[Opening EXCERPT PROVIDED section]

This is guest post by Ihar Rubanau, Senior Data Scientist at Sigma Software Group. In it, he offers insights into how intelligent agents are reshaping the way we think about automation, decision-making, and collaboration between humans and machines. Drawing from his expertise in data science and applied AI, Ihar unpacks the evolving role of agents across industries and highlights their potential to drive more adaptive, context-aware, and efficient systems.
The concept of AI agents has undergone a rapid evolution. Originally, agents were simply intelligent substitutes for basic conditional logic — smart versions of switch or case statements. But things changed quickly. With the introduction of tools, agents became more than just logic handlers; they could now analyse data, search for information, and generate new content. This paved the way for a key innovation: the Model Context Protocol (MCP) — a unifying standard that allowed agents to interact with tools reliably. Some developers now compare MCP to “mega APIs,” a testament to its power and flexibility. The latest leap in this trajectory is the Agent-to-Agent (A2A) protocol, designed to enable direct communication between agents themselves — a true step toward autonomous collaboration.

[Closing EXCERPT PROVIDED section]
[Opening DATA SUPPLIED section]

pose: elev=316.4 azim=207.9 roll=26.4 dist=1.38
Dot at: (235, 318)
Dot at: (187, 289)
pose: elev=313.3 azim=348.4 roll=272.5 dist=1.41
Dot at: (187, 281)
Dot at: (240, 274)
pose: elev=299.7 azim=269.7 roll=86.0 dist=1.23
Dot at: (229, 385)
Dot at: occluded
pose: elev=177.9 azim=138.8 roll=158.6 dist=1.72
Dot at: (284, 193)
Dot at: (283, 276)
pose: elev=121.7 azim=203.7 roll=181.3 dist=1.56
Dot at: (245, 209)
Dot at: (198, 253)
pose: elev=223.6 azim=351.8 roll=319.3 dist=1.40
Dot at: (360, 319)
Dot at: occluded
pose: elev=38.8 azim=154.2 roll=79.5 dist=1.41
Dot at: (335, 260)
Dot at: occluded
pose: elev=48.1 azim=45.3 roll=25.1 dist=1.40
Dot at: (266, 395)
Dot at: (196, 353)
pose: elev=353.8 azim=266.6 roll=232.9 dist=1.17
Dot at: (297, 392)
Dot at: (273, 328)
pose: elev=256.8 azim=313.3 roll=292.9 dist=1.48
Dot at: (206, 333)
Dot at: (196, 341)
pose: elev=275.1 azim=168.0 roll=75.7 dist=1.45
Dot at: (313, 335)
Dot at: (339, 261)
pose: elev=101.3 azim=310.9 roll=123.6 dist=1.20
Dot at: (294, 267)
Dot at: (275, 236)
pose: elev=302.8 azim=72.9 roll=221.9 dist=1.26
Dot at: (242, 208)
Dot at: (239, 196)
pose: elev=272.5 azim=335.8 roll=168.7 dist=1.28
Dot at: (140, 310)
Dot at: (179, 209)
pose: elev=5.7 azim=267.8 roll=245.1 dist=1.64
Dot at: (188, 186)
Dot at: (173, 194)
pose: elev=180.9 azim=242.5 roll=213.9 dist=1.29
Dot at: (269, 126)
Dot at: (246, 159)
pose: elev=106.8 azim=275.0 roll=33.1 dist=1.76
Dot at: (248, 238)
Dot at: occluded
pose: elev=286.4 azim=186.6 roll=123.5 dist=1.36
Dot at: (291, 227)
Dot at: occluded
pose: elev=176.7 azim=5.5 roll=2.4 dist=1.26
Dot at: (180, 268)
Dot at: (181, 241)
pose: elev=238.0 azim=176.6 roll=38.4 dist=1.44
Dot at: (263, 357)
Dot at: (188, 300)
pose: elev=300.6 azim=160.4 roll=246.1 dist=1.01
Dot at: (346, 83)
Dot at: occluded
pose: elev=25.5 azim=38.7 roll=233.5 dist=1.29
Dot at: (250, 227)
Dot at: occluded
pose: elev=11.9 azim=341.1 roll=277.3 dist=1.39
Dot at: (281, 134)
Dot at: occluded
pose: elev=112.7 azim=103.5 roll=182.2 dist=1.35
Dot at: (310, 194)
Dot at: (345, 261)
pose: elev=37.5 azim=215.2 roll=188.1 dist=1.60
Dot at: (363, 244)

[Closing DATA SUPPLIED section]

THE TASK ▸
In the guest post on AI agents, what is the Agent-to-Agent (A2A) protocol designed to do? The entries come from a different source than the guest post.

RESULT FOR THIS TASK ▸
It is designed to enable direct communication between agents themselves.